Overcoming Perfectionism: What it Really Took for Me to Complete Waterfall

In my debut piano CD Waterfall: Original Piano Music, I wrote the following dedication on the back cover:

This album is dedicated to all creative people. May you find your own waterfall of creativity.

I am reminded now of the enormous personal journey I underwent just to get to the point where I could even write those simple words on the back of that CD. This album, though a relatively short collection of six pieces, represented a major breakthrough in overcoming one particular hurdle that afflicted me for years, a hurdle which stops many a would-be artist and often separates the successful, productive artist from someone living in obscurity. That hurdle is perfectionism.

The ability to finish what you start is essential if you are to succeed in any endeavor! Yet sometimes our ideals of how things are supposed to be, plus our fear of criticism should our work not live up to those ideals, or should someone else think so, can literally prevent us from ever finishing anything. I personally have experienced this problem myself, namely the crippling effect of thinking I needed to do things perfectly if I was going to do anything at all.

At times in the past, I have been so frozen by the fear of criticism that I have literally been unable to finish what I started. This was a problem back when I was in college, when I used to obsess over my writing assignments and, ultimately, never was quite satisfied with my work despite literally hundreds, even possibly thousands of hours of working on the craft of writing. In going through this often torturous experience, I ultimately realized that this way of doing things just was not working out very well for me (go figure!). I am now learning to embrace a mantra I heard recently:  “Sloppy success is better than perfect mediocrity.” I have had to realize that my own creative expression is more important than protecting myself from possible criticism. And I have had to learn to persevere anyway, despite the risks of not being perfect. As a result, nowadays I continually make progress, and I am able to be bigger than my own perfectionism. Yet I still see it, right there, always in the background, and I admit, I still struggle with it at times.

That is why it was so personally gratifying to complete Waterfall. In this process, I truly allowed my ‘waterfall of creativity’ to be expressed to the world. If I had not, it would almost be as if I had not had the creative inspiration at all. Because what good are creative gifts if they merely stay in my own head, never to find an audience and impact others?
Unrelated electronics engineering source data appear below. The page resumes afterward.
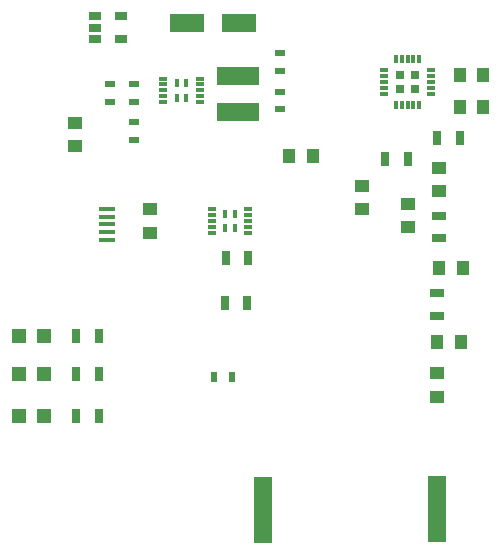
<source format=gtp>
G04 #@! TF.FileFunction,Paste,Top*
%FSLAX46Y46*%
G04 Gerber Fmt 4.6, Leading zero omitted, Abs format (unit mm)*
G04 Created by KiCad (PCBNEW 4.0.6) date Wed Apr 19 01:03:26 2017*
%MOMM*%
%LPD*%
G01*
G04 APERTURE LIST*
%ADD10C,0.100000*%
%ADD11R,0.650000X0.300000*%
%ADD12R,0.465000X0.744000*%
%ADD13R,1.250000X1.000000*%
%ADD14R,1.000000X1.250000*%
%ADD15R,2.999740X1.600200*%
%ADD16R,1.198880X1.198880*%
%ADD17R,1.300000X0.700000*%
%ADD18R,0.700000X1.300000*%
%ADD19R,3.600000X1.500000*%
%ADD20R,1.350000X0.400000*%
%ADD21R,0.500000X0.900000*%
%ADD22R,0.900000X0.500000*%
%ADD23R,1.500000X5.600000*%
%ADD24R,0.300000X0.730000*%
%ADD25R,0.730000X0.300000*%
%ADD26R,0.750000X0.750000*%
%ADD27R,1.060000X0.650000*%
G04 APERTURE END LIST*
D10*
D11*
X88650000Y-109950000D03*
X88650000Y-110450000D03*
X88650000Y-110950000D03*
X88650000Y-111450000D03*
X88650000Y-111950000D03*
X91750000Y-111950000D03*
X91750000Y-111450000D03*
X91750000Y-110950000D03*
X91750000Y-110450000D03*
X91750000Y-109950000D03*
D12*
X90587500Y-111570000D03*
X90587500Y-110330000D03*
X89812500Y-111570000D03*
X89812500Y-110330000D03*
D13*
X87500000Y-121000000D03*
X87500000Y-123000000D03*
D14*
X99310000Y-116480000D03*
X101310000Y-116480000D03*
D13*
X111825000Y-134875000D03*
X111825000Y-136875000D03*
D14*
X111850000Y-132275000D03*
X113850000Y-132275000D03*
X112000000Y-126000000D03*
X114000000Y-126000000D03*
D13*
X109350000Y-120550000D03*
X109350000Y-122550000D03*
X105450000Y-121025000D03*
X105450000Y-119025000D03*
X81200000Y-113700000D03*
X81200000Y-115700000D03*
X112000000Y-117500000D03*
X112000000Y-119500000D03*
D15*
X90650360Y-105250000D03*
X95049640Y-105250000D03*
D14*
X115750000Y-109650000D03*
X113750000Y-109650000D03*
X115750000Y-112350000D03*
X113750000Y-112350000D03*
D16*
X76450980Y-135000000D03*
X78549020Y-135000000D03*
X76450980Y-131750000D03*
X78549020Y-131750000D03*
X76450980Y-138500000D03*
X78549020Y-138500000D03*
D17*
X111850000Y-128125000D03*
X111850000Y-130025000D03*
X112000000Y-121550000D03*
X112000000Y-123450000D03*
D18*
X109350000Y-116725000D03*
X107450000Y-116725000D03*
X113750000Y-115000000D03*
X111850000Y-115000000D03*
D19*
X94950000Y-109725000D03*
X94950000Y-112775000D03*
D20*
X83902540Y-120999100D03*
X83902540Y-121649100D03*
X83902540Y-122299100D03*
X83902540Y-122949100D03*
X83902540Y-123599100D03*
D18*
X81300000Y-135000000D03*
X83200000Y-135000000D03*
X81300000Y-131750000D03*
X83200000Y-131750000D03*
X95860000Y-125120000D03*
X93960000Y-125120000D03*
X81300000Y-138500000D03*
X83200000Y-138500000D03*
X93880000Y-128920000D03*
X95780000Y-128920000D03*
D21*
X94500000Y-135250000D03*
X93000000Y-135250000D03*
D22*
X86150000Y-110450000D03*
X86150000Y-111950000D03*
X86150000Y-113650000D03*
X86150000Y-115150000D03*
X84150000Y-111950000D03*
X84150000Y-110450000D03*
X98550000Y-112550000D03*
X98550000Y-111050000D03*
X98550000Y-109325000D03*
X98550000Y-107825000D03*
D11*
X92760000Y-121000000D03*
X92760000Y-121500000D03*
X92760000Y-122000000D03*
X92760000Y-122500000D03*
X92760000Y-123000000D03*
X95860000Y-123000000D03*
X95860000Y-122500000D03*
X95860000Y-122000000D03*
X95860000Y-121500000D03*
X95860000Y-121000000D03*
D12*
X94697500Y-122620000D03*
X94697500Y-121380000D03*
X93922500Y-122620000D03*
X93922500Y-121380000D03*
D23*
X97150000Y-146450000D03*
X111825000Y-146400000D03*
D24*
X108350000Y-112215000D03*
X108850000Y-112215000D03*
X109350000Y-112215000D03*
X109850000Y-112215000D03*
X110350000Y-112215000D03*
D25*
X111315000Y-111250000D03*
X111315000Y-110750000D03*
X111315000Y-110250000D03*
X111315000Y-109750000D03*
X111315000Y-109250000D03*
D24*
X110350000Y-108285000D03*
X109850000Y-108285000D03*
X109350000Y-108285000D03*
X108850000Y-108285000D03*
X108350000Y-108285000D03*
D25*
X107385000Y-109250000D03*
X107385000Y-109750000D03*
X107385000Y-110250000D03*
X107385000Y-110750000D03*
X107385000Y-111250000D03*
D26*
X109975000Y-109625000D03*
X108725000Y-109625000D03*
X109975000Y-110875000D03*
X108725000Y-110875000D03*
D27*
X82860000Y-104690000D03*
X82860000Y-105640000D03*
X82860000Y-106590000D03*
X85060000Y-106590000D03*
X85060000Y-104690000D03*
M02*

</source>
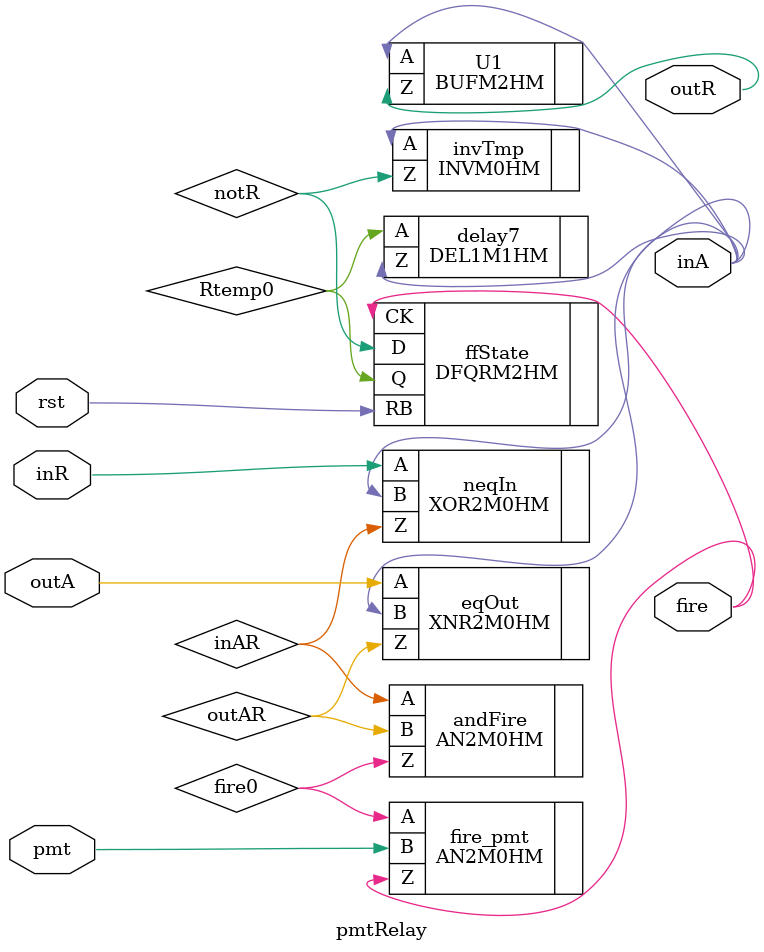
<source format=v>
`timescale 1ns / 1ps

module pmtRelay(inR, inA, outR, outA, pmt, fire, rst);

input inR, outA, rst,pmt;

output inA, outR, fire;

wire inAR, outAR, notR;
wire Rtemp0, Rtemp1, Rtemp2, Rtemp3, Rtemp4,Rtemp5,Rtemp6;
wire fire0;
XOR2M0HM neqIn ( .A(inR), .B(inA), .Z(inAR) );

XNR2M0HM eqOut ( .A(outA), .B(inA), .Z(outAR) );

AN2M0HM andFire ( .A(inAR), .B(outAR), .Z(fire0) );
AN2M0HM fire_pmt ( .A(fire0), .B(pmt), .Z(fire) );
//AND2_X1M_A9TRULP_C40_W3 Fire ( .A(fire0), .B(pmt), .Y(fire) );
INVM0HM invTmp ( .A(inA), .Z(notR) );

DFQRM2HM ffState ( .D(notR), .CK(fire), .RB(rst), .Q(Rtemp0) );

DEL1M1HM delay7 ( .A(Rtemp0), .Z(inA) );
BUFM2HM U1 ( .A(inA), .Z(outR) );
endmodule



</source>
I believe that in order to make full use of creativity, one must take every step of the journey, and go to and through the finish line. In the case of Waterfall, that meant finishing each of the six pieces that you hear on the album, recording them, and then getting the CDs manufactured. And that was what it took simply to have a product! After that comes promotion and marketing, sales, performing and all the rest. Making a CD, like anything else, takes completing many many different steps, and each one is necessary in order to be effective.

And in order to take those steps, one must allow oneself to risk not doing it all perfectly. I am still very much working on this myself: everyday I am taking action to beat the demon of perfectionism by focusing on the satisfaction and promise of creative expression and completing my musical projects.

And it makes me admire people who follow through on their biggest dreams, those who can transcend the need to be perfect in order to allow the need to express themselves. The ability to follow through on what is important to you is a defining quality, I think, not only in a great creative artist, but also in a true leader.

I hope that you too can find the ability to follow through on your dreams, no matter what obstacles, whether internal or external, come your way. And in the process, you just may find your own waterfall of creativity.